> _GIVEN PROBLEM 1_
Copy the records word for word, from their first line up to and including the line with "List each element's". Leave the pictures out of your copy.

> _EXCERPT TO READ_
** BEGIN **
Height and Distances - Solved Questions and Answers

Last Updated : 26 Jun, 2025

Question 1: From the top of a lighthouse, the angles of depression of two ships are 30 and 45 degrees. The two ships, as it was observed from the top of the lighthouse, were 100 m apart. Find the height of the lighthouse.

Solution:

Here, we can apply the formula Height = Distance/[cot(original angle) – cot(final angle)]
⇒ Height of the lighthouse = 100 / (cot 30 – cot 45)
100 / (√3 – 1) = 50 √3 + 50 m

Question 2: An 80 m long ladder is leaning on a wall. If the ladder makes an angle of 45 degrees with the ground, find the distance of the ladder from the wall.

Solution:

Here, cos θ = Base / Hypotenuse
⇒ cos 45 = Base / 80
⇒ Base = 80 cos 45 = 80 / √2= 40 √2
Thus, Distance of the ladder from the wall = 40 √2 m

Question 3: There are two poles, one on each side of the road. The higher pole is 54 m high. From the top of this pole, the angle of depression of the top and bottom of the shorter pole is 30 and 60 degrees respectively. Find the height of the shorter pole.

Solution:

Let AB and CD be the two poles.
Let AC = x m and CD = h mNow, in triangle ABC,
tan 60 = AB / AC
⇒ √3 = 54 / AC
⇒ AC = 18 √3 m
Clearly, AC = DE = 18 √3 m
In triangle BED,
tan 30 = BE / DE
⇒ BE = DE tan 30
⇒ BE = 18 √3 / √3 m
⇒ BE = 18 m
⇒ CD = AE = AB – BE
⇒ CD = 54 – 18 = 36 m
Therefore, the height of the shorter pole = 36 m

Question 4: From the top of a tower 100m high, a person observes that the angle of elevation of the top of another tower is 60° and the angle of depression of the bottom of the tower is 30°. Then the height (in meters) of the second tower is.

Solution:

Let AB be the first tower and CD be the second tower.
From figure,
AB=CE
Tan(30)= CE/BE
⇒ 1/√3=100/AC ---eq1
Tan(60)=DE/BE
BE=AC
⇒ √3=DE-100/AC----eq2
AC=DC-100/√3---eq3
putting eq3 in eq1
1/√3=100*√3/DC-100
DC-100=100√3*√3
DC=400m

Question 5: The angle of elevation of the top of a tower from point A on the ground is 45°. On moving 20 meters toward the tower, the angle of elevation of the top of the tower becomes 60°. Find the height of the tower (in meters).

Solution:

Let h be the height of the tower and x be the distance between the initial position and the foot of the tower.
From the right-angled triangle AOB, where O is the foot of the tower, we have:
tan(45°) = h / x ⇒ h = x
From the right-angled triangle COB, where C is the new position of the observer, we have:
tan(60°) = h / (x - 20) ⇒ h = (x - 20) × √3
Equating both expressions for h, we get:
x = (x - 20) × √3
Simplifying, we get:
x = 20 × (√3 + 1)
** END **
> _GIVEN PROBLEM 2_
In the height and distances text, what angle does the 80 m ladder make with the ground?

> _WORKING DATA_
** BEGIN **
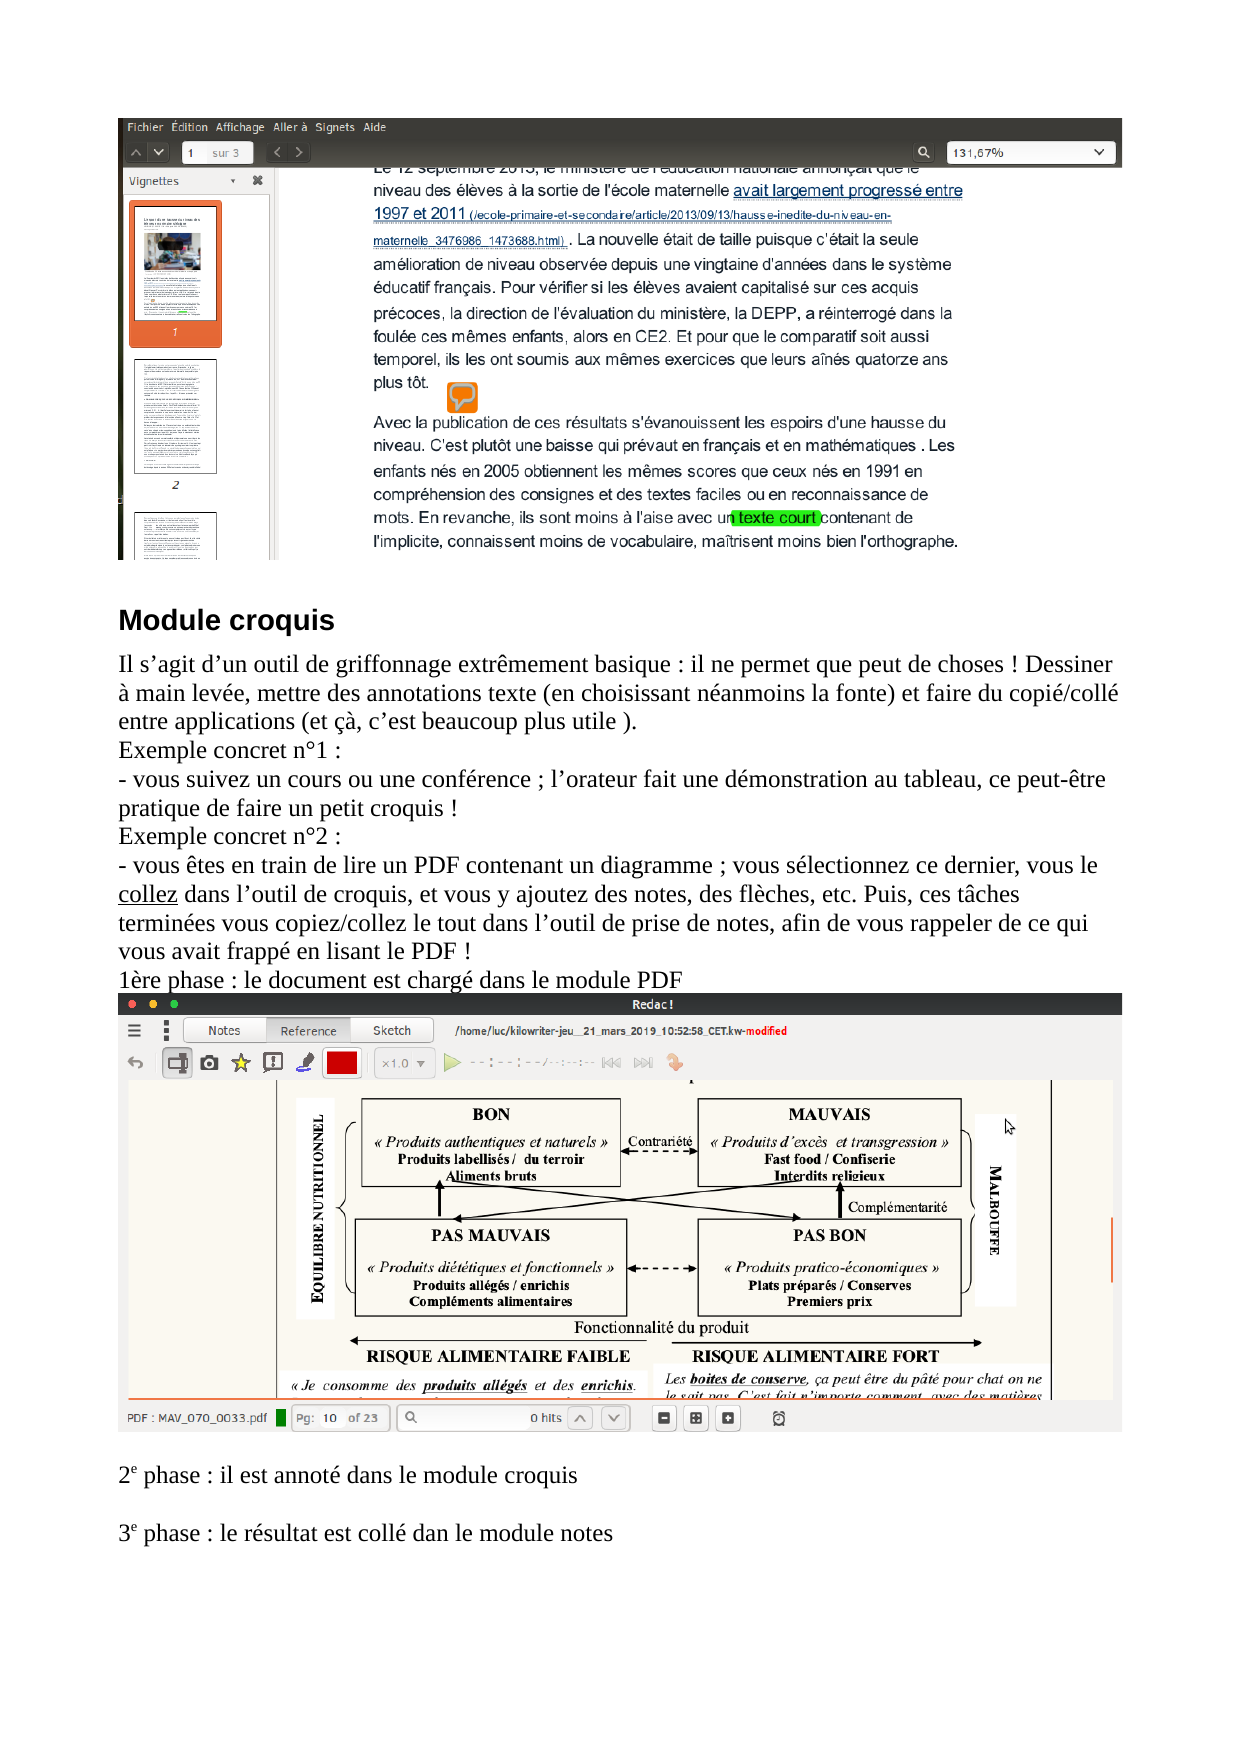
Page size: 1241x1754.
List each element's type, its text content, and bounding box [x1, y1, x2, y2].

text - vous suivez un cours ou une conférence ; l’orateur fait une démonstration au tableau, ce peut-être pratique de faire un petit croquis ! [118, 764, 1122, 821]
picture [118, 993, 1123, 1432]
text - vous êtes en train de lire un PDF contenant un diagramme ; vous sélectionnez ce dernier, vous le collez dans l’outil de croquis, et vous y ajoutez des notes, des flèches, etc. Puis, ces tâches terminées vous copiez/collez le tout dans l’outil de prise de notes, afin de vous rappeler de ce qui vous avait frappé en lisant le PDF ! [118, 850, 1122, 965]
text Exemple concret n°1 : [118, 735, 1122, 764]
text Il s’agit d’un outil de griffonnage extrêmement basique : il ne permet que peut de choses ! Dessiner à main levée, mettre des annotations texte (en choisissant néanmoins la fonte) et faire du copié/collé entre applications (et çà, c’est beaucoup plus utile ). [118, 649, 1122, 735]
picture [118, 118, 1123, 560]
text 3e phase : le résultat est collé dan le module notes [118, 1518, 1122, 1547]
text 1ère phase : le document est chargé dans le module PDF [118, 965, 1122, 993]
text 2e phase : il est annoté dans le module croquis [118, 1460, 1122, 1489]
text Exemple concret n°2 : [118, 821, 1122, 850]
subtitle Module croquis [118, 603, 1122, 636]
** END **
> _CORRECT RESULT 1_
Page size: 1241x1754.
List each element's type, its text content, and bounding box [x1, y1, x2, y2].

> _CORRECT RESULT 2_
45 degrees.